Friday, April 27, 2012

'United States seeks excuse to stay in Afghanistan'


US President Barack Obama has approved a new policy which allows the Central Intelligence Agency (CIA) to expand its covert drone campaign in Yemen.

According to US officials, Obama has approved the use of "signature strikes", which will allow the CIA to launch strikes against terrorism suspects even when it does not know the identities of those who could be killed.

The move comes as the number of US assassination drone strikes in Yemen has already hit a record.

Critics of drone campaign believe that more innocent people will be killed if US strikes are expanded in Yemen.

Press TV has conducted an interview with Conn Hallinan, from Foreign Policy in Focus, to share his opinion on this issue. The following is a rough transcription of the interview.

Press TV: President Obama who is a noble lawyer has approved expanding targeted assassinations in Yemen through drone strikes even when the identity of the victims are not known and it does not take a rocket signs to figure that increased airstrikes will raise the numbers of civilian casualties which then leads to destabilizing Yemen even further. Why is Obama expanding this illegal drone war there?

Hallinan: I think it is a very good question. I think what it is, is that they are calling a situation in Yemen where they had made the issue sort of al-Qaeda, in other words we are fighting al-Qaeda.
In fact the situation in South Yemen is much more complex of that. There is a very strong native grown independence movement that always opposed the unification with North Yemen.

There are lots of different tribes there, there are lots of different political faction etc. and we were induced to down to this question of al-Qaeda which means that I think this is what is happening is that we mean why we are doing this, we are taking sides on the growing civil war in Yemen and that we are using the drones there to support the government in Sana and I think the fact of that is that we are now suddenly a participant in this civil war.
I think it is also important to understand that not even the Americans know exactly what the criteria is for choosing targets. The list of targets has now been expanded according to the Obama administration but the Obama administration never said what the specific criteria that it uses for targeting someone and so basically the American public is in the dark on this question and it certainly has not worked well in Pakistan and has made the situation in Pakistan infinitely worse.

Press TV: What are the accusations placed on the US that this threat of al-Qaeda is actually exaggerated?

Hallinan: I do not think there is any question that this al-Qaeda issue in Yemen is greatly exaggerated and they are exaggerating it in the area of the Sahara as well. I mean what they do is that they create these sort of straw man and then they go after the straw man but we know what they do is that they allow for a kind of a military footprint in Yemen, in Somalia, now in Uganda and increasingly in the area of the countries that surround the Sahara Desert.

There is no evidence that al-Qaeda really represents any kind of major threat at this point certainly in Yemen they do not and as a result this is just a way, this is kind of war on terrorism, it is a way to tell Americans well we are protecting you.

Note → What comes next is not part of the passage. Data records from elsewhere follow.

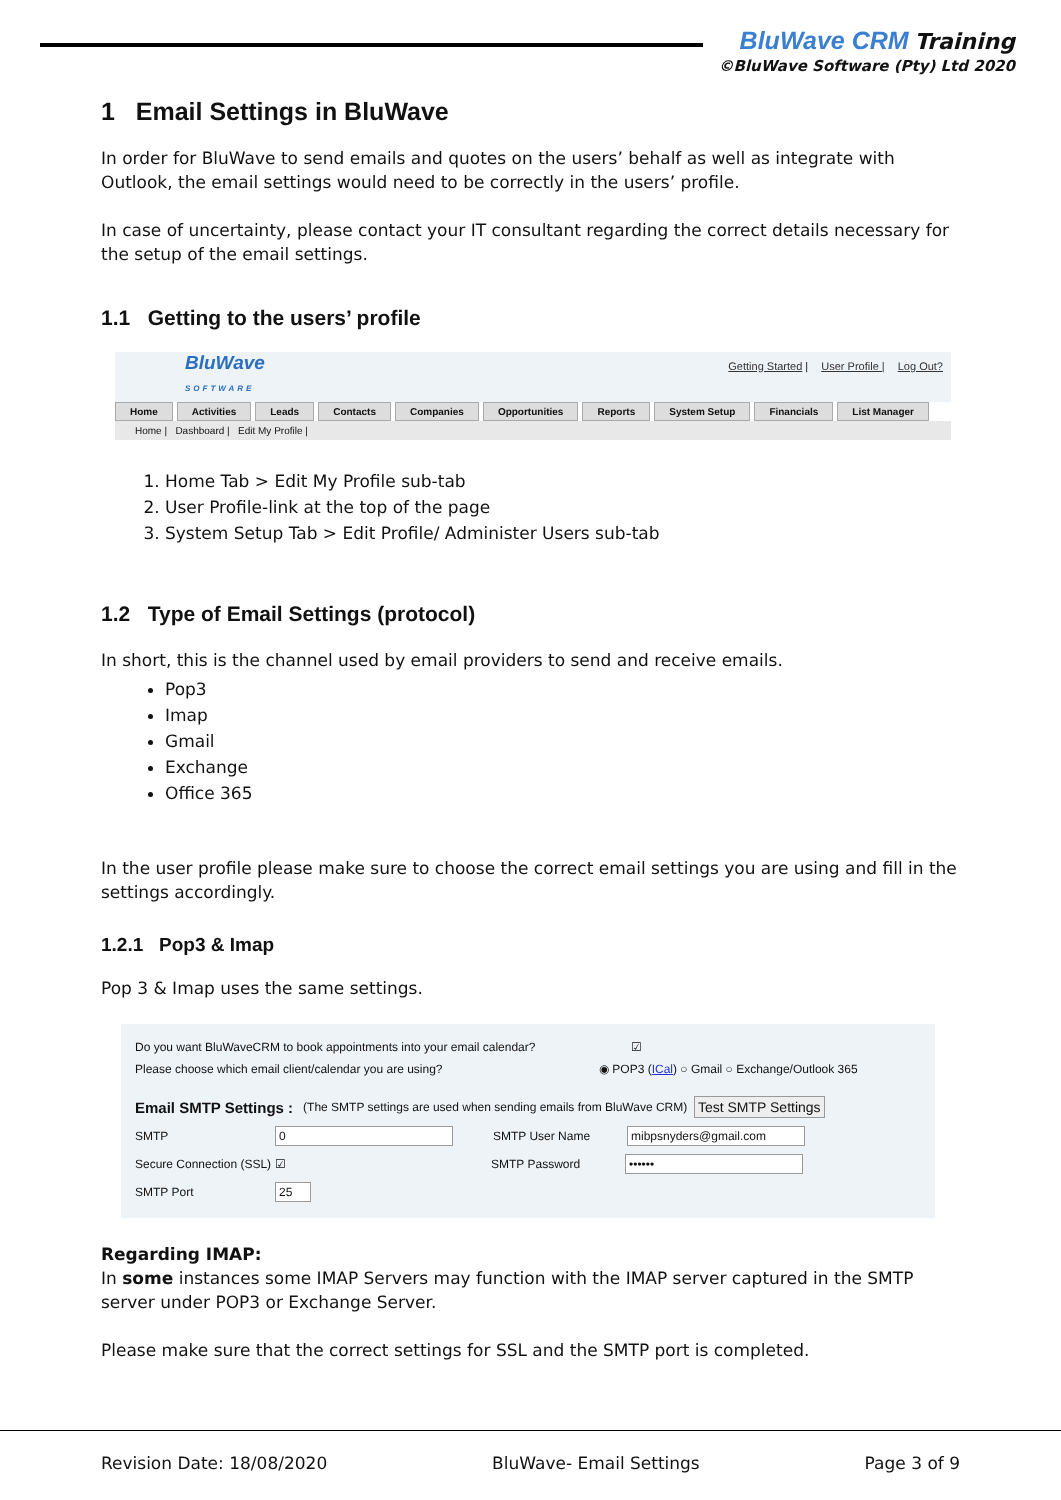BluWave CRM Training
©BluWave Software (Pty) Ltd 2020
1 Email Settings in BluWave
In order for BluWave to send emails and quotes on the users’ behalf as well as integrate with Outlook, the email settings would need to be correctly in the users’ profile.
In case of uncertainty, please contact your IT consultant regarding the correct details necessary for the setup of the email settings.
1.1 Getting to the users’ profile
BluWave
SOFTWARE
Getting Started | User Profile | Log Out?
Home Activities Leads Contacts Companies Opportunities Reports System Setup Financials List Manager
Home | Dashboard | Edit My Profile |
1. Home Tab > Edit My Profile sub-tab
2. User Profile-link at the top of the page
3. System Setup Tab > Edit Profile/ Administer Users sub-tab
1.2 Type of Email Settings (protocol)
In short, this is the channel used by email providers to send and receive emails.
Pop3
Imap
Gmail
Exchange
Office 365
In the user profile please make sure to choose the correct email settings you are using and fill in the settings accordingly.
1.2.1 Pop3 & Imap
Pop 3 & Imap uses the same settings.
Do you want BluWaveCRM to book appointments into your email calendar? ☑
Please choose which email client/calendar you are using? ◉ POP3 (ICal) ○ Gmail ○ Exchange/Outlook 365
Email SMTP Settings : (The SMTP settings are used when sending emails from BluWave CRM) Test SMTP Settings
SMTP 0 SMTP User Name mibpsnyders@gmail.com
Secure Connection (SSL) ☑ SMTP Password ••••••
SMTP Port 25
Regarding IMAP:
In some instances some IMAP Servers may function with the IMAP server captured in the SMTP server under POP3 or Exchange Server.
Please make sure that the correct settings for SSL and the SMTP port is completed.
Revision Date: 18/08/2020 BluWave- Email Settings Page 3 of 9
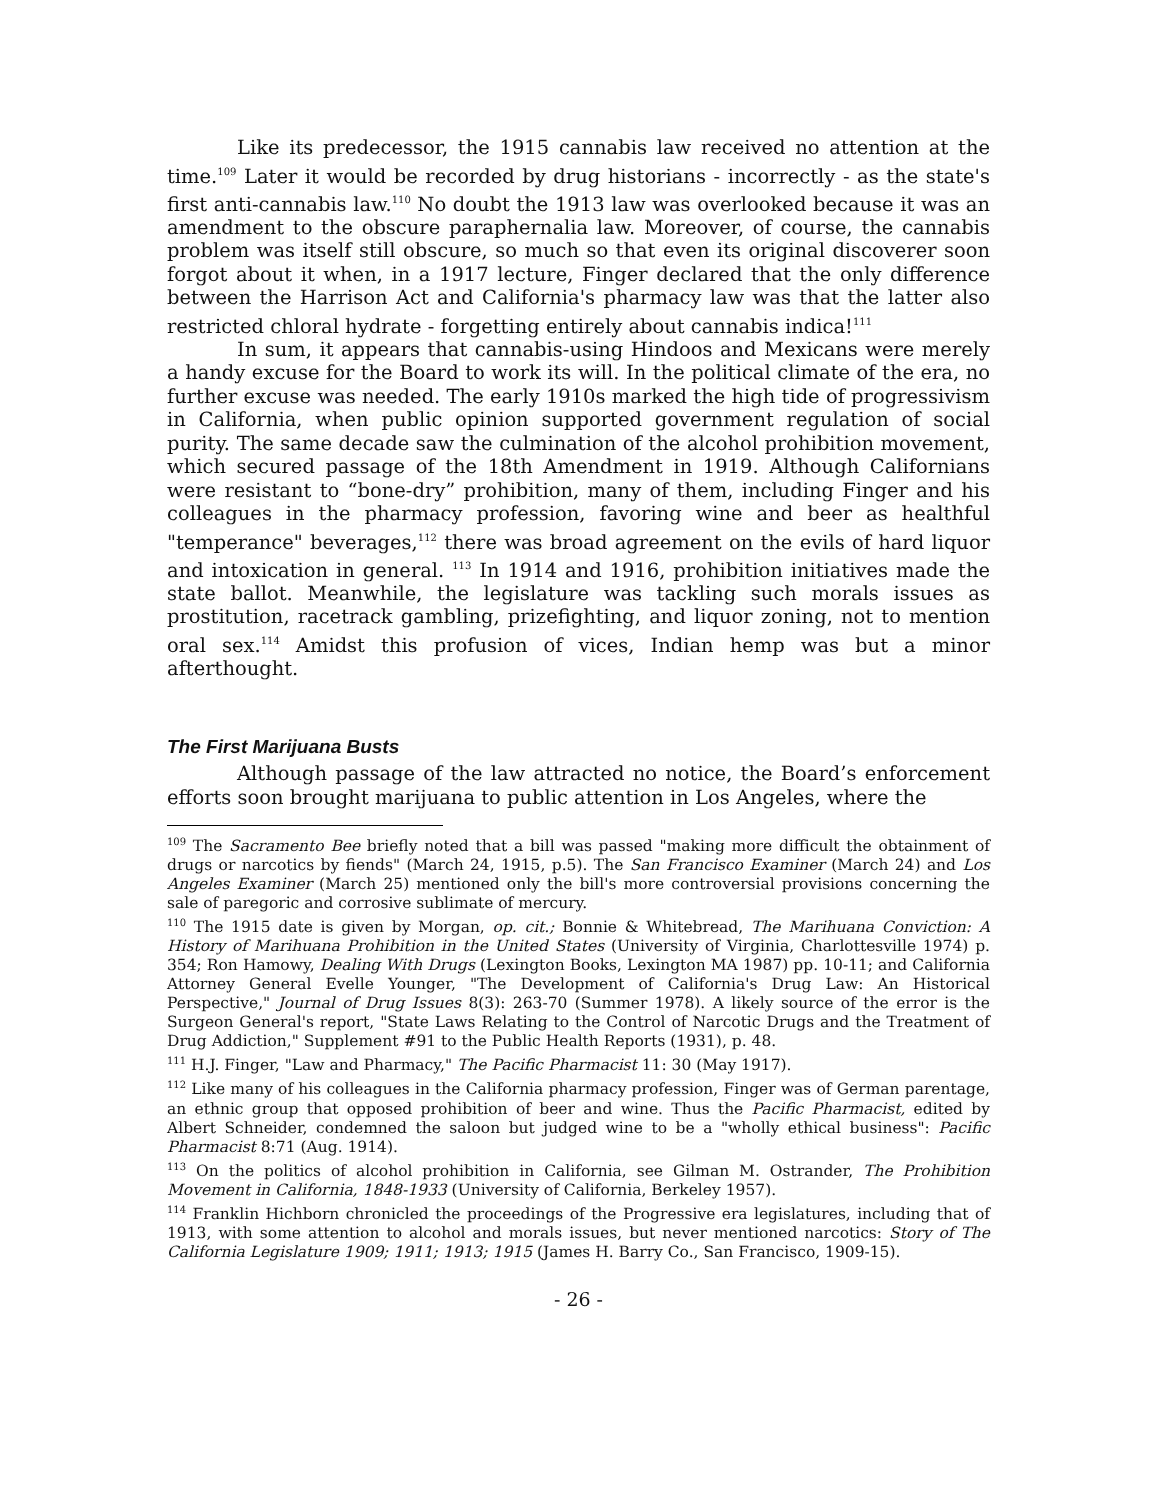Like its predecessor, the 1915 cannabis law received no attention at the time.<sup>109</sup> Later it would be recorded by drug historians - incorrectly - as the state's first anti-cannabis law.<sup>110</sup> No doubt the 1913 law was overlooked because it was an amendment to the obscure paraphernalia law. Moreover, of course, the cannabis problem was itself still obscure, so much so that even its original discoverer soon forgot about it when, in a 1917 lecture, Finger declared that the only difference between the Harrison Act and California's pharmacy law was that the latter also restricted chloral hydrate - forgetting entirely about cannabis indica!<sup>111</sup>
In sum, it appears that cannabis-using Hindoos and Mexicans were merely a handy excuse for the Board to work its will. In the political climate of the era, no further excuse was needed. The early 1910s marked the high tide of progressivism in California, when public opinion supported government regulation of social purity. The same decade saw the culmination of the alcohol prohibition movement, which secured passage of the 18th Amendment in 1919. Although Californians were resistant to “bone-dry” prohibition, many of them, including Finger and his colleagues in the pharmacy profession, favoring wine and beer as healthful "temperance" beverages,<sup>112</sup> there was broad agreement on the evils of hard liquor and intoxication in general. <sup>113</sup> In 1914 and 1916, prohibition initiatives made the state ballot. Meanwhile, the legislature was tackling such morals issues as prostitution, racetrack gambling, prizefighting, and liquor zoning, not to mention oral sex.<sup>114</sup> Amidst this profusion of vices, Indian hemp was but a minor afterthought.
The First Marijuana Busts
Although passage of the law attracted no notice, the Board’s enforcement efforts soon brought marijuana to public attention in Los Angeles, where the
<sup>109</sup> The Sacramento Bee briefly noted that a bill was passed "making more difficult the obtainment of drugs or narcotics by fiends" (March 24, 1915, p.5). The San Francisco Examiner (March 24) and Los Angeles Examiner (March 25) mentioned only the bill's more controversial provisions concerning the sale of paregoric and corrosive sublimate of mercury.
<sup>110</sup> The 1915 date is given by Morgan, op. cit.; Bonnie & Whitebread, The Marihuana Conviction: A History of Marihuana Prohibition in the United States (University of Virginia, Charlottesville 1974) p. 354; Ron Hamowy, Dealing With Drugs (Lexington Books, Lexington MA 1987) pp. 10-11; and California Attorney General Evelle Younger, "The Development of California's Drug Law: An Historical Perspective," Journal of Drug Issues 8(3): 263-70 (Summer 1978). A likely source of the error is the Surgeon General's report, "State Laws Relating to the Control of Narcotic Drugs and the Treatment of Drug Addiction," Supplement #91 to the Public Health Reports (1931), p. 48.
<sup>111</sup> H.J. Finger, "Law and Pharmacy," The Pacific Pharmacist 11: 30 (May 1917).
<sup>112</sup> Like many of his colleagues in the California pharmacy profession, Finger was of German parentage, an ethnic group that opposed prohibition of beer and wine. Thus the Pacific Pharmacist, edited by Albert Schneider, condemned the saloon but judged wine to be a "wholly ethical business": Pacific Pharmacist 8:71 (Aug. 1914).
<sup>113</sup> On the politics of alcohol prohibition in California, see Gilman M. Ostrander, The Prohibition Movement in California, 1848-1933 (University of California, Berkeley 1957).
<sup>114</sup> Franklin Hichborn chronicled the proceedings of the Progressive era legislatures, including that of 1913, with some attention to alcohol and morals issues, but never mentioned narcotics: Story of The California Legislature 1909; 1911; 1913; 1915 (James H. Barry Co., San Francisco, 1909-15).
- 26 -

I do not think that is what the results are. I think that the results are that the American administration is becoming much more isolated in the Middle East at this point which cannot be certainly in the interest of the average Americans.

Press TV: Putting things into perspective, US troops had to leave Iraq-that was a decision Obama was forced into in some regards but the US has made a deal with Afghanistan to keep American troops in the country by some estimates through 2024. The US has expanded drone wars in Afghanistan and Pakistan and Somalia and the country we are talking about, Yemen.

Why is Obama pushing the US and what seems to be a permanent state of war?

Hallinan: Well I think the United States and I think in this regard-it does not matter what administration is in there--I think the United States has always wanted a military implant in Central Asia.

I mean if the United States had troops and they are talking about 15,000 Special Forces in Afghanistan then they would be on the border of Iran, they would be on the border of Pakistan, they would be on the border of China, Uzbekistan, they would be right next to the oil and gas resources of Central Asia.

This is strategically a very, very important area for the United States and that is really what this is about. It never was about fighting terrorism. The invasion of Afghanistan was never really aimed at al-Qaeda or even if that matter the Taliban. It was a kind of warm-up for the invasion of Iraq and also to finally put military units on the ground in Central Asia and that is what their policy is directed and continuing.

I do not think it is going to hold because I do not think you are going to get a peace agreement in Afghanistan as long as American troops are on the ground there. I do not think the Taliban will find that acceptable.